There is just one thing to remember, though. God is good. He is not the evil one. He has not abandoned those whom he calls to himself. He does not let your foot be moved, though your body fall into the grave and your mind begin to wander the shadowland of death. He will keep your life. He will not let you be lost in the roiling conflict of nations and theology. He is forevermore and has the power to save your soul and your body, either today or forever. Indeed, he is the rock you can sit on because his cross was stuck there, and he took all the death and ruin on himself. The sun went dark, the evil mounted like a flood, and he answered definitively and forever the question of his own goodness by covering you, by shielding you with his own Body.
And on that note, I must run away to church and do a lot of things that don’t seem like they will amount to much, except that they are in service to the King of Kings, Lord of Lords, whose steadfast love endures forever.

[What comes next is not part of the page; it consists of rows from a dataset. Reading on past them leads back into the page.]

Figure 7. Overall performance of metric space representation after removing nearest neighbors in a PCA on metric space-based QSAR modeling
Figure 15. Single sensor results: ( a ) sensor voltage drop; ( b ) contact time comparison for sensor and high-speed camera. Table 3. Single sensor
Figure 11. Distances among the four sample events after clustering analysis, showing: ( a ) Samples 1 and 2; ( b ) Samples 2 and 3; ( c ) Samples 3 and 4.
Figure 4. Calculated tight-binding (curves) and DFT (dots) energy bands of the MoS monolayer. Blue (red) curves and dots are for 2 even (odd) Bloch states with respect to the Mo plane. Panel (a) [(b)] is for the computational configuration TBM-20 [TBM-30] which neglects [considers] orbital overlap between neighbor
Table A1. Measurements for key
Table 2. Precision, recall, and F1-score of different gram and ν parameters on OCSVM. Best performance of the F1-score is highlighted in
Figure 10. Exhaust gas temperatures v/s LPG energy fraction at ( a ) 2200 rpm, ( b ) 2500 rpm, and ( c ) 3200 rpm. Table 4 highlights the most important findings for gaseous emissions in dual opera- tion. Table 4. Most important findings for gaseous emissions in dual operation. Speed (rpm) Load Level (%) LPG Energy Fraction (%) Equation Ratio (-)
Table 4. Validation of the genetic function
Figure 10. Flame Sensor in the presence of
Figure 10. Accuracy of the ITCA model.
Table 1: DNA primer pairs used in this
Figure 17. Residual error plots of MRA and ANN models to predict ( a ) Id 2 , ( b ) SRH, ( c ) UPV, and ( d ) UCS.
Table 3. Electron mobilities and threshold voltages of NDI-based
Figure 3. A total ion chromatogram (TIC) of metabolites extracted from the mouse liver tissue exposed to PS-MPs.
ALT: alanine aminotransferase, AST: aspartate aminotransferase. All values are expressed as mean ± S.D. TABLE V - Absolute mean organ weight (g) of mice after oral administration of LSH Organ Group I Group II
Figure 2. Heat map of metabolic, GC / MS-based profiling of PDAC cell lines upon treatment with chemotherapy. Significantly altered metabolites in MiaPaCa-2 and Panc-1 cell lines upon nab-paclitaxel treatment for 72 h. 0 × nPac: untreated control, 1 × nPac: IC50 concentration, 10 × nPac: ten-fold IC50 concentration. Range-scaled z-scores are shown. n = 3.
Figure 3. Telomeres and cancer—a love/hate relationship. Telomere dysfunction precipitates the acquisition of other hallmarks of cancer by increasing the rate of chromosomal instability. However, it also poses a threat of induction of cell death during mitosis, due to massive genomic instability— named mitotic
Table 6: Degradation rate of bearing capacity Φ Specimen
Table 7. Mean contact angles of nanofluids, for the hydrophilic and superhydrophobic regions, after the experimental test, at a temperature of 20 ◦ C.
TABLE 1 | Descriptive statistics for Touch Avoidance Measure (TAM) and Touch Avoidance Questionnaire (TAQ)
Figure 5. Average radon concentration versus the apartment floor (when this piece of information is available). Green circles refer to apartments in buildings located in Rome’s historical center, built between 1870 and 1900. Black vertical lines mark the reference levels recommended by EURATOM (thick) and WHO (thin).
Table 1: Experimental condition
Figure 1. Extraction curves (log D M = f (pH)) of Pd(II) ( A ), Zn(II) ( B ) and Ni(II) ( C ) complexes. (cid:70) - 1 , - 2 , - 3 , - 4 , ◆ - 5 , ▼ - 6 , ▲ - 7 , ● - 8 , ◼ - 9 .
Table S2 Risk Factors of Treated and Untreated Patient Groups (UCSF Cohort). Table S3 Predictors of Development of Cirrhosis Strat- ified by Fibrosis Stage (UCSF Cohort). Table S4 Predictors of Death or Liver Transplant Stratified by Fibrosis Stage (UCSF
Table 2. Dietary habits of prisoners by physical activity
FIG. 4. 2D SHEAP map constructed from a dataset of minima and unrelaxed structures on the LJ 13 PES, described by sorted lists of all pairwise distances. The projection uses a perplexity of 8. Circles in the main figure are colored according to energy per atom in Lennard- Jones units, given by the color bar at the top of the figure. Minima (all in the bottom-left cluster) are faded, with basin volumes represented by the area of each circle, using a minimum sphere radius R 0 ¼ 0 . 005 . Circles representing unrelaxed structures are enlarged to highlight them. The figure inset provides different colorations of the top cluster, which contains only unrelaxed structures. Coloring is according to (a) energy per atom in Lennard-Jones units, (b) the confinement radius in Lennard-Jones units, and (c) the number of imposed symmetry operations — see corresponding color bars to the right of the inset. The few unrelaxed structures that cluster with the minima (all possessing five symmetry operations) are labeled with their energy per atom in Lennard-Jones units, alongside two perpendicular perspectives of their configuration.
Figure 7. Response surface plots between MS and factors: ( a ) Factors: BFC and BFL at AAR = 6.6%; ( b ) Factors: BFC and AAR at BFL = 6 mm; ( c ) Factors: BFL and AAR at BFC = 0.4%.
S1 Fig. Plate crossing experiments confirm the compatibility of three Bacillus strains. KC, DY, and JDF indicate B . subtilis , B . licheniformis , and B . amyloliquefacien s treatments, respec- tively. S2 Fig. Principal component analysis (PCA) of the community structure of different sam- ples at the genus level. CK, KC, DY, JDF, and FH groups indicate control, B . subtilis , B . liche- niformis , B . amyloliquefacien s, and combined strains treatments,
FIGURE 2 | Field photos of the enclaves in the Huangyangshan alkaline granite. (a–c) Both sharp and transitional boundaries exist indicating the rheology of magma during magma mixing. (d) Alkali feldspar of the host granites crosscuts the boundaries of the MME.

Amen. You show the way through the chaos and bewilderment - by meditating on the Word. I am so grateful that your contemplations draw the Christological content of the cross and empty tomb to fill up the Psalm, that you make explicit what the poet only saw vaguely. The narrative of Christ Jesus fills in the sketchy places and grants meaning to our suffering. His victory over sin, death, and the power of the darkness in His resurrection sounds the first trumpeting of the Parousia at which all will be made right. Thanks again, Anne. As Dame Julian etched into our ecclesiastical memory, All will be well. And all manner of things be well.
The problem of evil and the goodness of God has always been a tricky one for me, and I think that the juxtaposition of the American Christian community with my experiences in the Philippines, which I’m still unpacking all these years later, threw me into a bit of bitterness in my earlier years. I’m interested to see what digging into this again will bring.